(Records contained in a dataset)

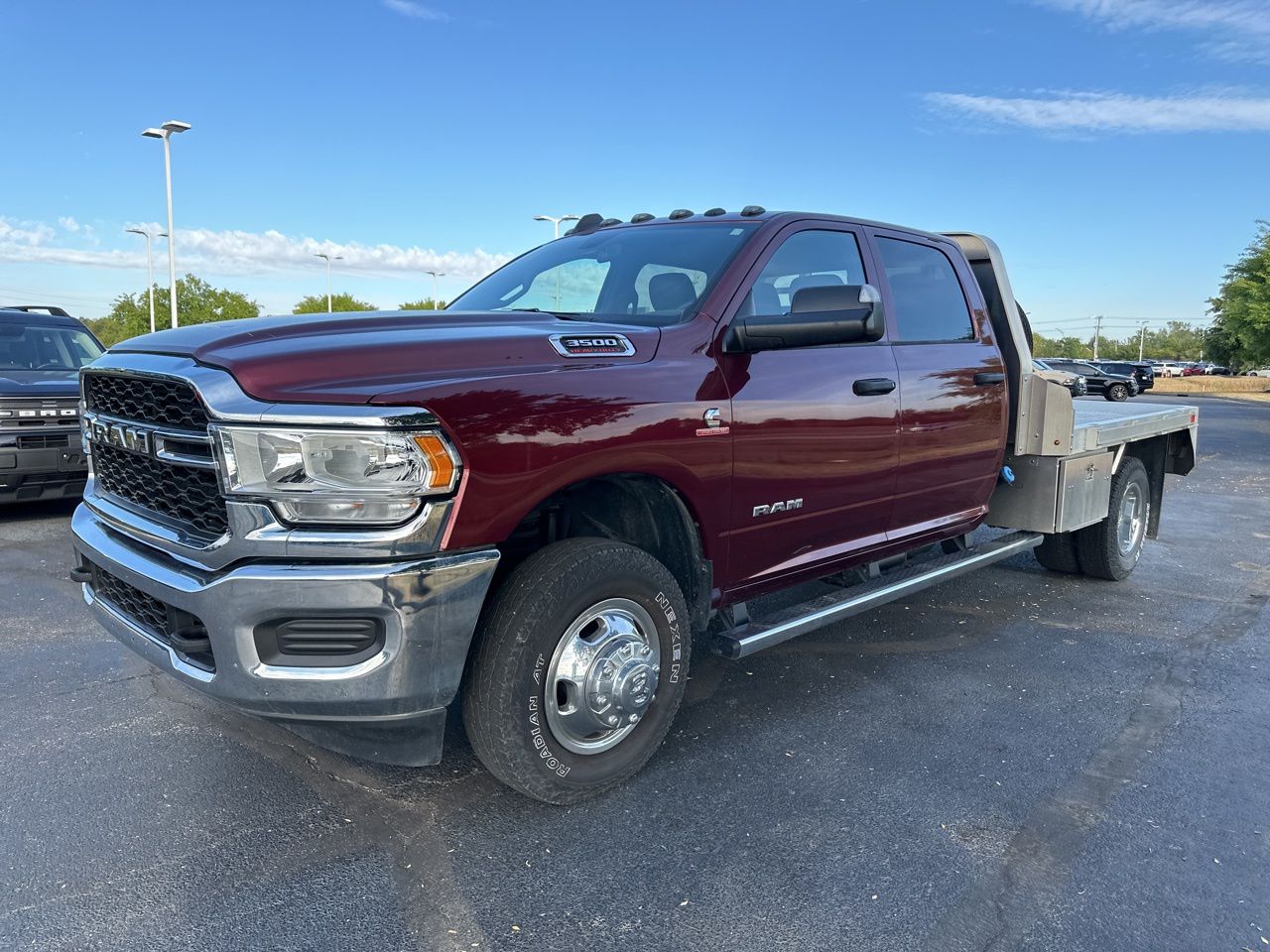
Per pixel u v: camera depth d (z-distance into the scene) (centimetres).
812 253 386
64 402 750
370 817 291
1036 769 337
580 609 286
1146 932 241
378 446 241
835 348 382
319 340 266
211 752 335
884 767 335
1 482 721
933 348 437
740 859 271
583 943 231
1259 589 621
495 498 257
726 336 333
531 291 396
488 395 259
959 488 462
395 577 242
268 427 240
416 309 331
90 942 228
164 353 276
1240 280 4969
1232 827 297
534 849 274
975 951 232
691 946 231
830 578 453
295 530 243
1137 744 361
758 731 364
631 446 290
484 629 275
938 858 274
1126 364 4516
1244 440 1941
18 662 424
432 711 260
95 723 358
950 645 482
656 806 301
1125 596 594
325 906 244
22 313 914
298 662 247
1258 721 386
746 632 352
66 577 581
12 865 261
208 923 236
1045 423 515
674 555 338
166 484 277
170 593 259
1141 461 665
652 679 307
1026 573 652
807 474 361
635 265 374
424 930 235
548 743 284
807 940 234
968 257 524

> **What the task requires**: From the first line to the last, copy the records above exactly and drop any pictures.

> **Completed exercise**:
Per pixel u v: camera depth d (z-distance into the scene) (centimetres).
812 253 386
64 402 750
370 817 291
1036 769 337
580 609 286
1146 932 241
378 446 241
835 348 382
319 340 266
211 752 335
884 767 335
1 482 721
933 348 437
740 859 271
583 943 231
1259 589 621
495 498 257
726 336 333
531 291 396
488 395 259
959 488 462
395 577 242
268 427 240
416 309 331
90 942 228
164 353 276
1240 280 4969
1232 827 297
534 849 274
975 951 232
691 946 231
830 578 453
295 530 243
1137 744 361
758 731 364
631 446 290
484 629 275
938 858 274
1126 364 4516
1244 440 1941
18 662 424
432 711 260
95 723 358
950 645 482
656 806 301
1125 596 594
325 906 244
22 313 914
298 662 247
1258 721 386
746 632 352
66 577 581
12 865 261
208 923 236
1045 423 515
674 555 338
166 484 277
170 593 259
1141 461 665
652 679 307
1026 573 652
807 474 361
635 265 374
424 930 235
548 743 284
807 940 234
968 257 524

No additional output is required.